Texto fornecido:

□ □ □

Os ônibus elétricos podem mudar diversos cenários do Rio de Janeiro. Veja quais:
ATIVA A ECONOMIA
Investir nessa tecnologia estimula diretamente o mercado emergente de veículos elétricos. Estudos preveem que pelo menos 22,5 milhões de empregos serão gerados pela eletromobilidade em toda a América Latina até 2030. O engajamento municipal com a adoção de frotas elétricas é promissor para dinamizar esse mercado no país. Apesar da disponibilidade de fabricantes e fornecedores ainda ser tímida, trata-se de um mercado com muito potencial para prosperar.
SOLUÇÃO AMBIENTAL
Os ônibus têm uma participação significativa nas emissões de gases nocivos ao meio ambiente. Dentre as tecnologias existentes, a eletromobilidade é a única capaz de zerar as emissões de gases poluentes locais e de efeito estufa no serviço de transporte de passageiros.
QUESTÃO DE SAÚDE PÚBLICA
Zerar emissões de carbono significa amenizar o risco de doenças e mortes relacionadas a problemas cardiorrespiratórios que afetam principalmente pessoas negras, pobres, crianças e idosos.
IMPACTOS LOCAIS
O fato de não liberar gases poluentes (como material particulado, metano e gás carbônico) evita a formação de ilhas de calor, microrregiões caracterizadas por elevada temperatura comparada às áreas vizinhas. Ônibus a diesel aumentam a sensação térmica nos bairros por que passam.
CONDIÇÕES MAIS DIGNAS DE TRABALHO
Os ônibus elétricos são mais confortáveis, silenciosos e frescos. Além de oferecer qualidade para os usuários do sistema, a eletrificação promove condições mais dignas para motoristas e funcionários.
JUSTIÇA SOCIAL
A melhoria da qualidade no serviço terá um impacto ainda maior para mulheres e pessoas de baixa renda, que são as principais usuárias do sistema.
Ao adotar a eletromobilidade agora, o Rio será referência nacional
- Em menos de três anos, quando o uso dessa tecnologia for obrigatória, a cidade estará preparada e capacitada, inclusive para fornecer apoio a outras cidades e destacar-se como referência em transporte limpo, equitativo e de qualidade.

□ □ □

Registros armazenados

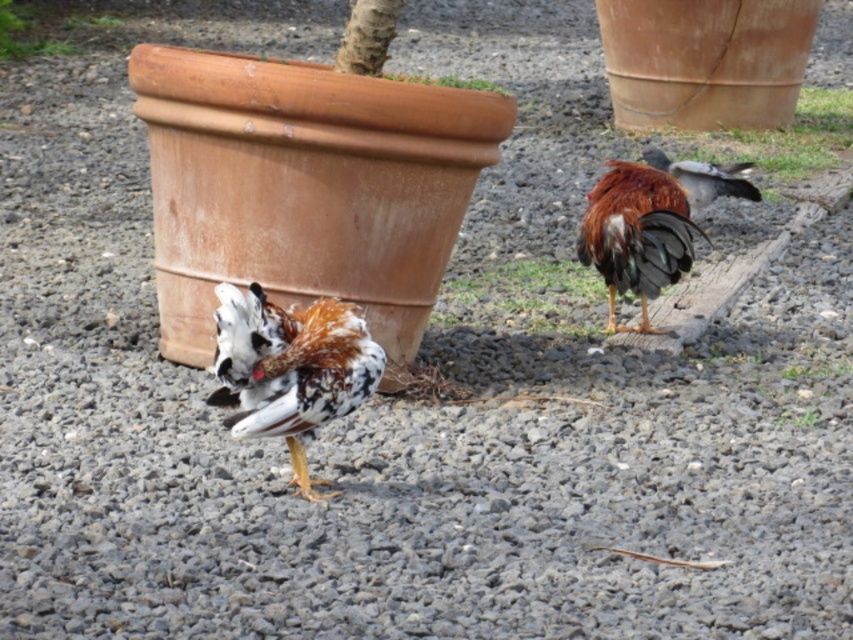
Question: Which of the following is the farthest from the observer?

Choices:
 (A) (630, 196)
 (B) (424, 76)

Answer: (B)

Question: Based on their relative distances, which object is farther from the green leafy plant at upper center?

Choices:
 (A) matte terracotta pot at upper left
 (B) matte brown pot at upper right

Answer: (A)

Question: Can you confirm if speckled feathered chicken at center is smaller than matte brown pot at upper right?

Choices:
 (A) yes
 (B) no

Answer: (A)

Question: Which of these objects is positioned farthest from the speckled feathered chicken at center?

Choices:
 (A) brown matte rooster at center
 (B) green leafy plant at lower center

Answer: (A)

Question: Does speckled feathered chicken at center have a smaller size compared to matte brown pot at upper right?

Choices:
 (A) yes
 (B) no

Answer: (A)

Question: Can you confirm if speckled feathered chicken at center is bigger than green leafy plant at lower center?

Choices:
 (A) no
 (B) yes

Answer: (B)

□ □ □

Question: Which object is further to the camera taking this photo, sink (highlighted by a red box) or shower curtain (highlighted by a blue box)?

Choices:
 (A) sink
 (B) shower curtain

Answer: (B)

□ □ □

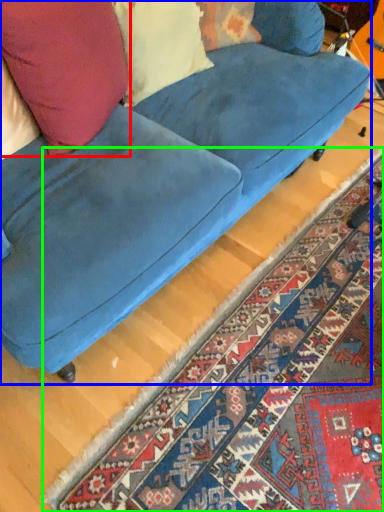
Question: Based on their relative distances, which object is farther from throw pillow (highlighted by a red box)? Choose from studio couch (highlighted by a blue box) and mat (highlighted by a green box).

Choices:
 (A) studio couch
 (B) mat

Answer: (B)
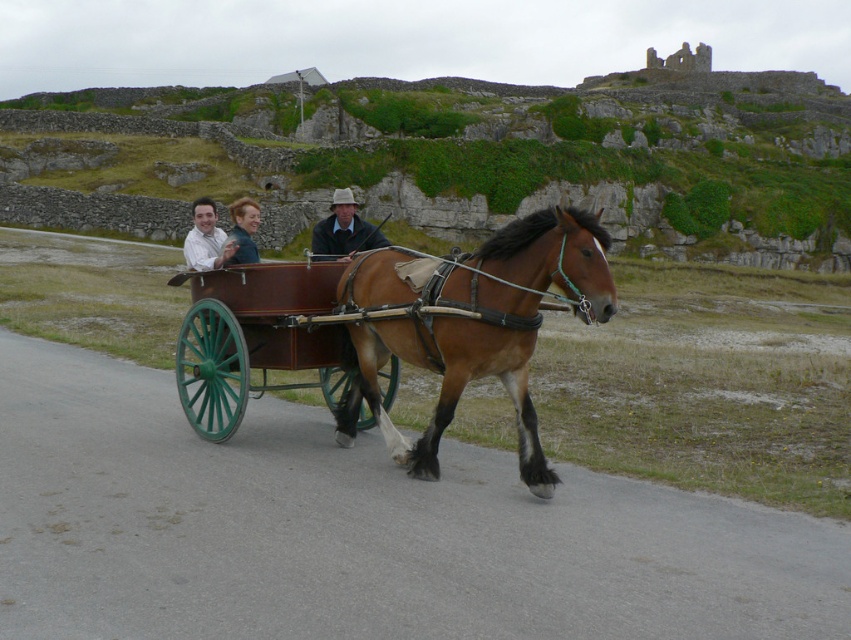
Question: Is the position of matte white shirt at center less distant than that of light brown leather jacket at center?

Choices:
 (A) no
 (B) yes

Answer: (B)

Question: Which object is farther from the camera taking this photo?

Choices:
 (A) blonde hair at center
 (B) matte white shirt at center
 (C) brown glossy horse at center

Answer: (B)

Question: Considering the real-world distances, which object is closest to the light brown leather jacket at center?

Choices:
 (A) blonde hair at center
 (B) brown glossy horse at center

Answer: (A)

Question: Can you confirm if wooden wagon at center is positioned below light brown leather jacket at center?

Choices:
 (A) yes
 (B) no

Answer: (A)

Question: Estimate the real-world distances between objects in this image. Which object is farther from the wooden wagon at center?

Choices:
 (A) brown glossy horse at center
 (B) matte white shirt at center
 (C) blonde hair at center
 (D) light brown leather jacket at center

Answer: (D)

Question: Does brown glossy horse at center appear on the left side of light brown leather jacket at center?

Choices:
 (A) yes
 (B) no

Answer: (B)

□ □ □

Atividade: Escreva a continuação do texto sobre os ônibus elétricos no Rio de Janeiro, começando logo após a última frase. O material apresentado não tem relação com o texto.

Resposta da atividade:
- Descarbonizar o BRT agora trará experiência e conhecimento técnico para replicar para todas as frotas a partir de 2025.
- O pioneirismo de cidades no Chile e na China encorajaram municípios brasileiros a testar ônibus elétricos. Uma cidade brasileira pode influenciar ainda mais, além de compartilhar boas práticas.
- Adotar a eletromobilidade é uma tarefa urgente. A América Latina já tem feito grandes avanços para reduzir a poluição, como Santiago, no Chile, e Bogotá, na Colômbia.
- No Brasil, São Paulo, Campinas, Volta Redonda, Brasília e São José dos Campos já estão caminhando na direção da eletrificação. A segunda maior cidade do país não pode ficar de fora.
- Organizações da sociedade civil como o ITDP Brasil, Idec e Casa Fluminense estão cobrando a priorização da frota eletrificada e defendendo que a Prefeitura leve adiante a agenda de carbono zero.
O transporte coletivo é responsabilidade do poder público e somente o engajamento municipal permitirá a adoção de frotas elétricas. O mundo já despertou para a eletromobilidade e para realização de ações práticas que irão minimizar os efeitos da poluição.
Neste momento, a eletrificação é uma ótima oportunidade para requalificar o serviço oferecido pelo BRT, mas também para enfrentar os desafios climáticos e cumprir as metas associadas ao tema em breve, além de melhorar a qualidade de vida das pessoas e inspirar outras cidades brasileiras.